▸ What you have to do: The answer should be every line below, repeated exactly, with the images left out.

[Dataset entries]
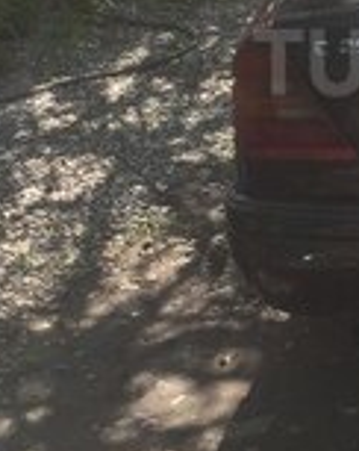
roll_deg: +1.4
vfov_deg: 20.5
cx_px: 480
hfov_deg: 15.8
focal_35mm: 92
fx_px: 1224
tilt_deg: -15.3
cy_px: 62
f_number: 2.2
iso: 32
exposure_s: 1/514
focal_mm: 4.15
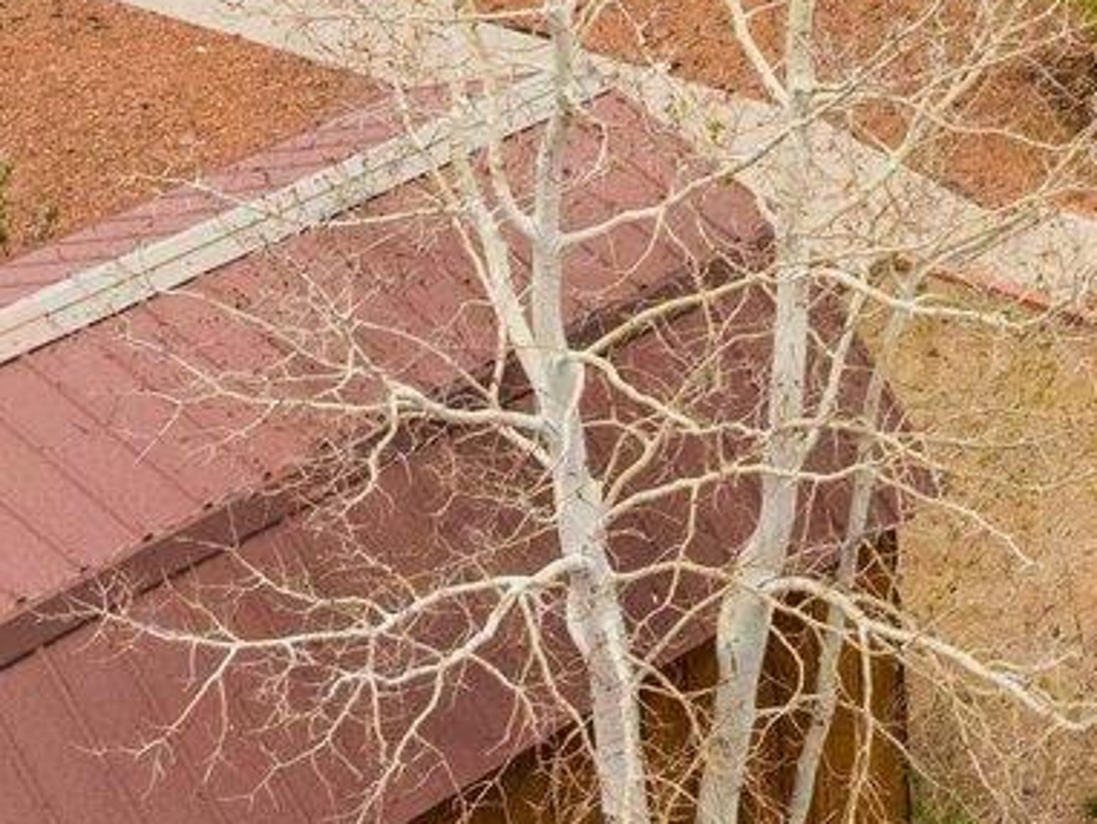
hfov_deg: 14.0
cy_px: -506
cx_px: 1791
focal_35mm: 129
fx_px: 4089
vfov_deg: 11.0
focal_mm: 12.29
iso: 400
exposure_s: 1/640
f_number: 8
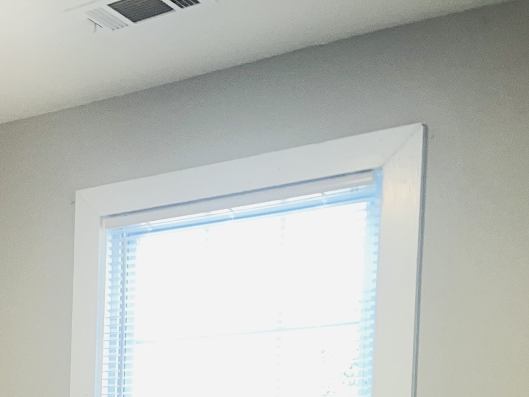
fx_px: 1070
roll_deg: -1.2
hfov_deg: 25.5
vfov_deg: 19.2
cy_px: 532
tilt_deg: -2.9
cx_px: -71
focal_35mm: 70
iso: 50
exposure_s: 1/30
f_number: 1.6
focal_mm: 5.1
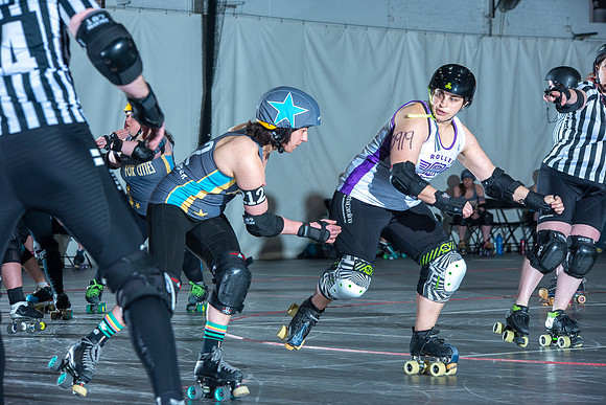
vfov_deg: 10.6
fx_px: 2189
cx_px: 303
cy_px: 202
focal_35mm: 130
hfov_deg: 15.8
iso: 800
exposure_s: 1/160
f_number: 8
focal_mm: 130
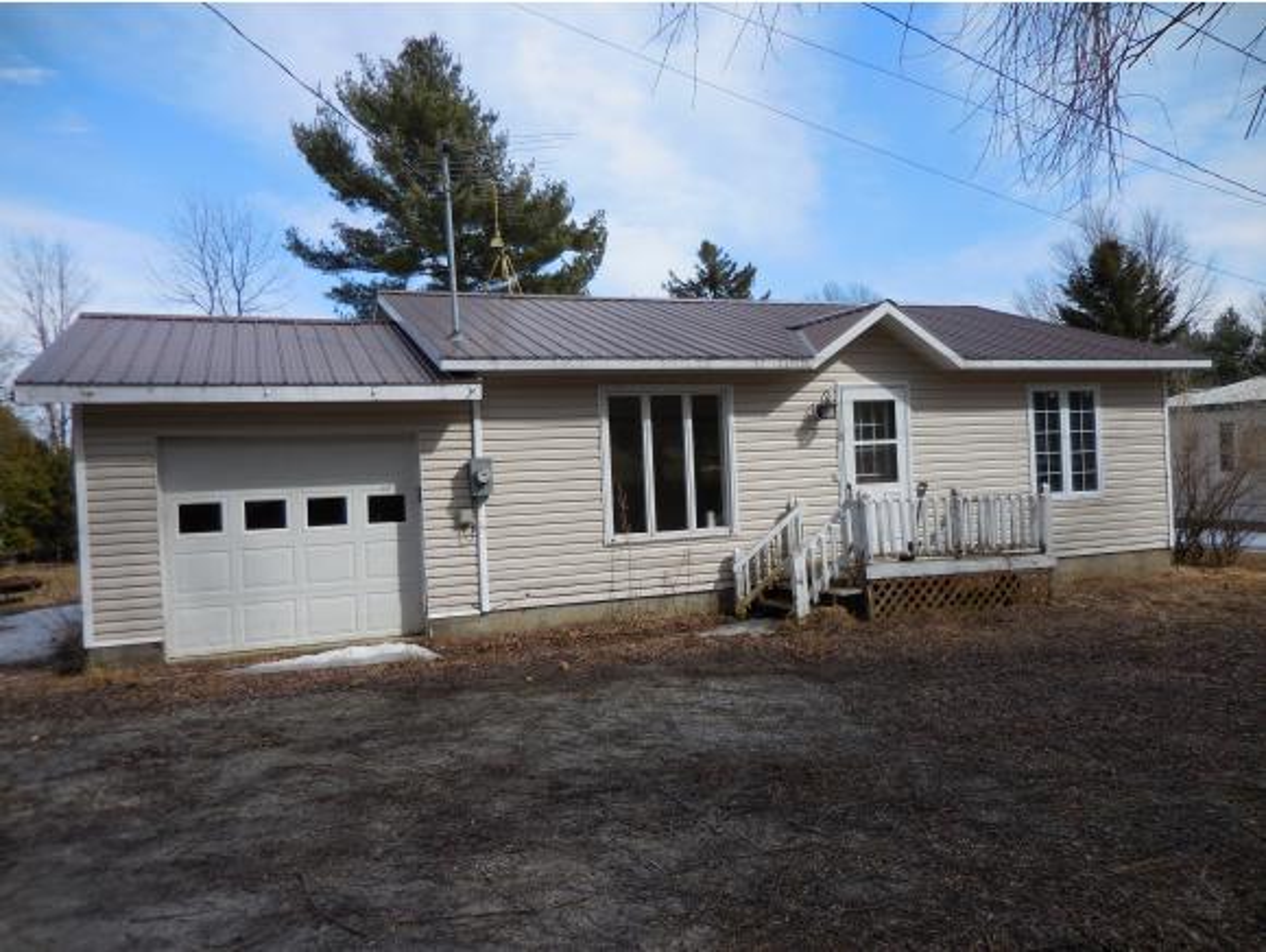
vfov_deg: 54.9
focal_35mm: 25
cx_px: 633
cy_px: 476
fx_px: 915
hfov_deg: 69.3
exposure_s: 1/1600
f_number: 3.3
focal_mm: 4.5
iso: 125
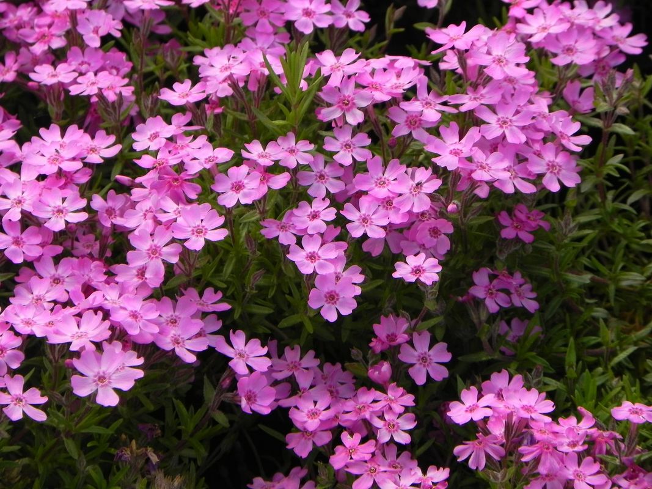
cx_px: 326
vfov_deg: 4.4
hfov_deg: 5.9
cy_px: 244
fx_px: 6347
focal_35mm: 337
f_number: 5
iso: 160
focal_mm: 59.9
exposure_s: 1/640
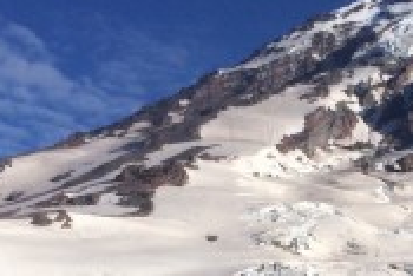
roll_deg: -2.3
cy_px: 387
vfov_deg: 11.4
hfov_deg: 17.0
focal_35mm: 117
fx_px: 1343
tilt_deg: +6.0
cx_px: 441
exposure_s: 1/4566
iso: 40
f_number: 2.2
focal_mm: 4.15
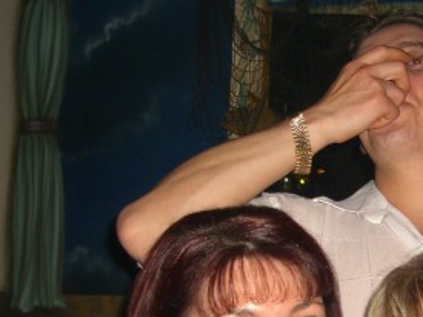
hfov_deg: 23.1
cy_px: 272
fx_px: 1014
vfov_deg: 17.6
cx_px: 358
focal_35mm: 83
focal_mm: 7.9
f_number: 2.8
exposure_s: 1/60
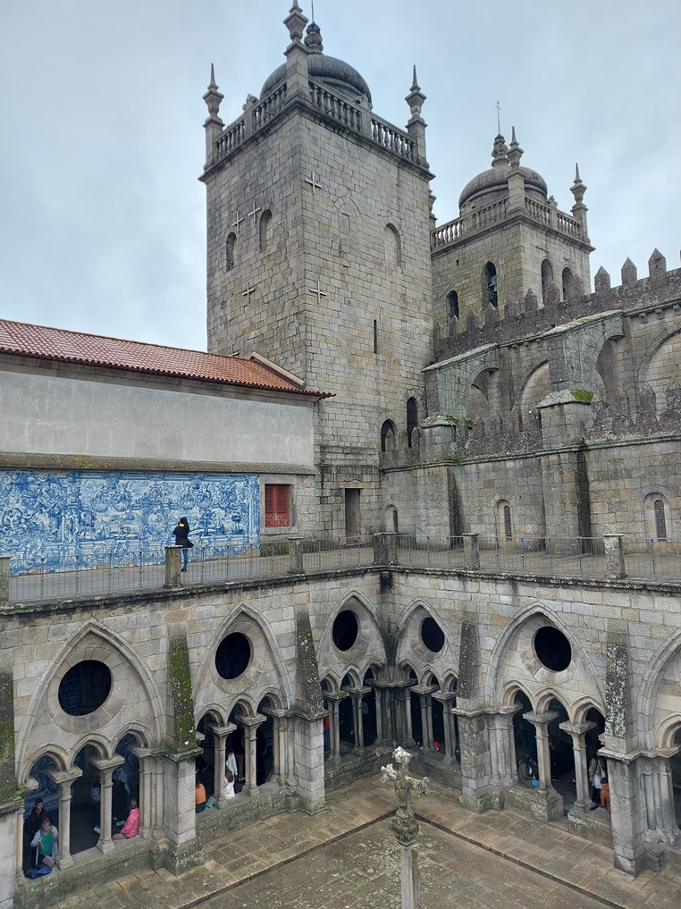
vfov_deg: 71.6
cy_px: 454
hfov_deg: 56.8
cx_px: 340
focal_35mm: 24
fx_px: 630
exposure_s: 1/157
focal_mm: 5.23
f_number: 1.8
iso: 32
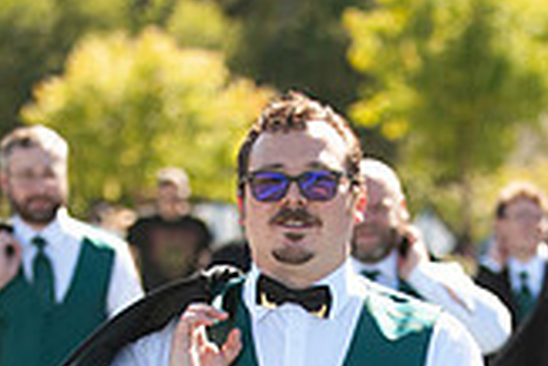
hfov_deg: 7.2
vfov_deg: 4.8
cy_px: 547
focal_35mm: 284
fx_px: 4327
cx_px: 343
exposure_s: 1/8000
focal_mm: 80
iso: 2000
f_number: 2.8
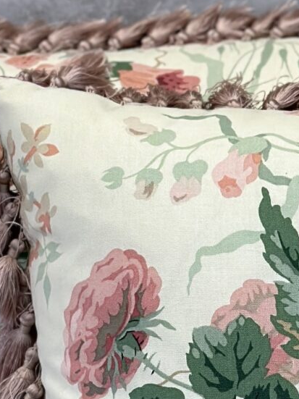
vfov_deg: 8.8
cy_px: 461
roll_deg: +3.0
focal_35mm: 223
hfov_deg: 6.6
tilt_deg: -17.1
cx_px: 325
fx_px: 2569
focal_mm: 6.86
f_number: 1.78
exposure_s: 1/127
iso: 64
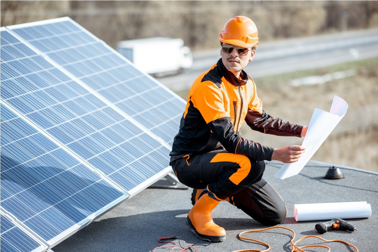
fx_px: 893
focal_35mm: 85
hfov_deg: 23.9
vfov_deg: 16.1
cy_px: 126
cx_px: 189
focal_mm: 85
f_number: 2.2
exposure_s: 1/4000
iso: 200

▸ Result of this exercise:
roll_deg: +1.4
vfov_deg: 20.5
cx_px: 480
hfov_deg: 15.8
focal_35mm: 92
fx_px: 1224
tilt_deg: -15.3
cy_px: 62
f_number: 2.2
iso: 32
exposure_s: 1/514
focal_mm: 4.15
hfov_deg: 14.0
cy_px: -506
cx_px: 1791
focal_35mm: 129
fx_px: 4089
vfov_deg: 11.0
focal_mm: 12.29
iso: 400
exposure_s: 1/640
f_number: 8
fx_px: 1070
roll_deg: -1.2
hfov_deg: 25.5
vfov_deg: 19.2
cy_px: 532
tilt_deg: -2.9
cx_px: -71
focal_35mm: 70
iso: 50
exposure_s: 1/30
f_number: 1.6
focal_mm: 5.1
vfov_deg: 10.6
fx_px: 2189
cx_px: 303
cy_px: 202
focal_35mm: 130
hfov_deg: 15.8
iso: 800
exposure_s: 1/160
f_number: 8
focal_mm: 130
vfov_deg: 54.9
focal_35mm: 25
cx_px: 633
cy_px: 476
fx_px: 915
hfov_deg: 69.3
exposure_s: 1/1600
f_number: 3.3
focal_mm: 4.5
iso: 125
cx_px: 326
vfov_deg: 4.4
hfov_deg: 5.9
cy_px: 244
fx_px: 6347
focal_35mm: 337
f_number: 5
iso: 160
focal_mm: 59.9
exposure_s: 1/640
roll_deg: -2.3
cy_px: 387
vfov_deg: 11.4
hfov_deg: 17.0
focal_35mm: 117
fx_px: 1343
tilt_deg: +6.0
cx_px: 441
exposure_s: 1/4566
iso: 40
f_number: 2.2
focal_mm: 4.15
hfov_deg: 23.1
cy_px: 272
fx_px: 1014
vfov_deg: 17.6
cx_px: 358
focal_35mm: 83
focal_mm: 7.9
f_number: 2.8
exposure_s: 1/60
vfov_deg: 71.6
cy_px: 454
hfov_deg: 56.8
cx_px: 340
focal_35mm: 24
fx_px: 630
exposure_s: 1/157
focal_mm: 5.23
f_number: 1.8
iso: 32
hfov_deg: 7.2
vfov_deg: 4.8
cy_px: 547
focal_35mm: 284
fx_px: 4327
cx_px: 343
exposure_s: 1/8000
focal_mm: 80
iso: 2000
f_number: 2.8
vfov_deg: 8.8
cy_px: 461
roll_deg: +3.0
focal_35mm: 223
hfov_deg: 6.6
tilt_deg: -17.1
cx_px: 325
fx_px: 2569
focal_mm: 6.86
f_number: 1.78
exposure_s: 1/127
iso: 64
fx_px: 893
focal_35mm: 85
hfov_deg: 23.9
vfov_deg: 16.1
cy_px: 126
cx_px: 189
focal_mm: 85
f_number: 2.2
exposure_s: 1/4000
iso: 200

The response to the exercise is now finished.